Data for this exercise »
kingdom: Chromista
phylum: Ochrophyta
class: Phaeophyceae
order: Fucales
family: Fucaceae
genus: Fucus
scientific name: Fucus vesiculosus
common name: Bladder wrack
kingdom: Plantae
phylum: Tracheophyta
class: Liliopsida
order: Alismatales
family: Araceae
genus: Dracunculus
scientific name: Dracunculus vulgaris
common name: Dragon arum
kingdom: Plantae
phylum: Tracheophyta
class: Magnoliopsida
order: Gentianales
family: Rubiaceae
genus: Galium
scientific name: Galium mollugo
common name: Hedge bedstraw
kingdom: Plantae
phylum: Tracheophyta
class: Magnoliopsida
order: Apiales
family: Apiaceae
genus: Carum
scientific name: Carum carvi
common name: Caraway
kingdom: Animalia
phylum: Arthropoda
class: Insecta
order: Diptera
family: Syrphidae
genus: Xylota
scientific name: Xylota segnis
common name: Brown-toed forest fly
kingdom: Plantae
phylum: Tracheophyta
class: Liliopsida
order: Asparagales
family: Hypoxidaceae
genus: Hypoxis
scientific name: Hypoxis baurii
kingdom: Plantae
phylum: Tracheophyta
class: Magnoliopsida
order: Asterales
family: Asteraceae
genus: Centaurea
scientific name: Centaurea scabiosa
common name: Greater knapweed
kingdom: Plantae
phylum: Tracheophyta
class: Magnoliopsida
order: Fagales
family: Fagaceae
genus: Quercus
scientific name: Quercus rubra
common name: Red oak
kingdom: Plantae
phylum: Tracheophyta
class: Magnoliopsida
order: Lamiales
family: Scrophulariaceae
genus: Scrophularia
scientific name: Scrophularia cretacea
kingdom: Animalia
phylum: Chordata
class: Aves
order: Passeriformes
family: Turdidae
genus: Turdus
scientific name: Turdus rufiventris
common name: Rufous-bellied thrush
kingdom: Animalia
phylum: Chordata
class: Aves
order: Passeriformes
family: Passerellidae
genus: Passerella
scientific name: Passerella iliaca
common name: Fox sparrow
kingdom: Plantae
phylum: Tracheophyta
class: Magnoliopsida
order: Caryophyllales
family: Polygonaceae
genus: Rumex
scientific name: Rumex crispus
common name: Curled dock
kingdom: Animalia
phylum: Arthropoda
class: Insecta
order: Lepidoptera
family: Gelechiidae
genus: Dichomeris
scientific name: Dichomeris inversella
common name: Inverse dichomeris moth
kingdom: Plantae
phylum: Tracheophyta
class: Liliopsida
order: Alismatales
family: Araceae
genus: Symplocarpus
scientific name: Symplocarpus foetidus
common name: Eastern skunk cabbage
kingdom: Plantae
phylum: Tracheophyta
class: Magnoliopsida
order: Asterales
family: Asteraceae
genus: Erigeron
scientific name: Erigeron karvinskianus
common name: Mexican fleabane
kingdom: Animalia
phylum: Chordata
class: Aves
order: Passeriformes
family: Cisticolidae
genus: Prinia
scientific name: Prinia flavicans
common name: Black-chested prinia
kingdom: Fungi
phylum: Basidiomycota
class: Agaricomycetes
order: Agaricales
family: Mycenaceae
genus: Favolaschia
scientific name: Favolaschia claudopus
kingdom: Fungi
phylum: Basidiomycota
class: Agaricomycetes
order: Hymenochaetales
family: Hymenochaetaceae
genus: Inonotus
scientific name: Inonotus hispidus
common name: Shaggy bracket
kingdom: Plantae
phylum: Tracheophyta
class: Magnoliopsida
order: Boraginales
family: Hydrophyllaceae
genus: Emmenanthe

Task statement »
Reproduce the rows above word for word, starting at the very first line and ending at the line containing "family: Passerellidae", with both of those lines included.

Exercise solution »
kingdom: Chromista
phylum: Ochrophyta
class: Phaeophyceae
order: Fucales
family: Fucaceae
genus: Fucus
scientific name: Fucus vesiculosus
common name: Bladder wrack
kingdom: Plantae
phylum: Tracheophyta
class: Liliopsida
order: Alismatales
family: Araceae
genus: Dracunculus
scientific name: Dracunculus vulgaris
common name: Dragon arum
kingdom: Plantae
phylum: Tracheophyta
class: Magnoliopsida
order: Gentianales
family: Rubiaceae
genus: Galium
scientific name: Galium mollugo
common name: Hedge bedstraw
kingdom: Plantae
phylum: Tracheophyta
class: Magnoliopsida
order: Apiales
family: Apiaceae
genus: Carum
scientific name: Carum carvi
common name: Caraway
kingdom: Animalia
phylum: Arthropoda
class: Insecta
order: Diptera
family: Syrphidae
genus: Xylota
scientific name: Xylota segnis
common name: Brown-toed forest fly
kingdom: Plantae
phylum: Tracheophyta
class: Liliopsida
order: Asparagales
family: Hypoxidaceae
genus: Hypoxis
scientific name: Hypoxis baurii
kingdom: Plantae
phylum: Tracheophyta
class: Magnoliopsida
order: Asterales
family: Asteraceae
genus: Centaurea
scientific name: Centaurea scabiosa
common name: Greater knapweed
kingdom: Plantae
phylum: Tracheophyta
class: Magnoliopsida
order: Fagales
family: Fagaceae
genus: Quercus
scientific name: Quercus rubra
common name: Red oak
kingdom: Plantae
phylum: Tracheophyta
class: Magnoliopsida
order: Lamiales
family: Scrophulariaceae
genus: Scrophularia
scientific name: Scrophularia cretacea
kingdom: Animalia
phylum: Chordata
class: Aves
order: Passeriformes
family: Turdidae
genus: Turdus
scientific name: Turdus rufiventris
common name: Rufous-bellied thrush
kingdom: Animalia
phylum: Chordata
class: Aves
order: Passeriformes
family: Passerellidae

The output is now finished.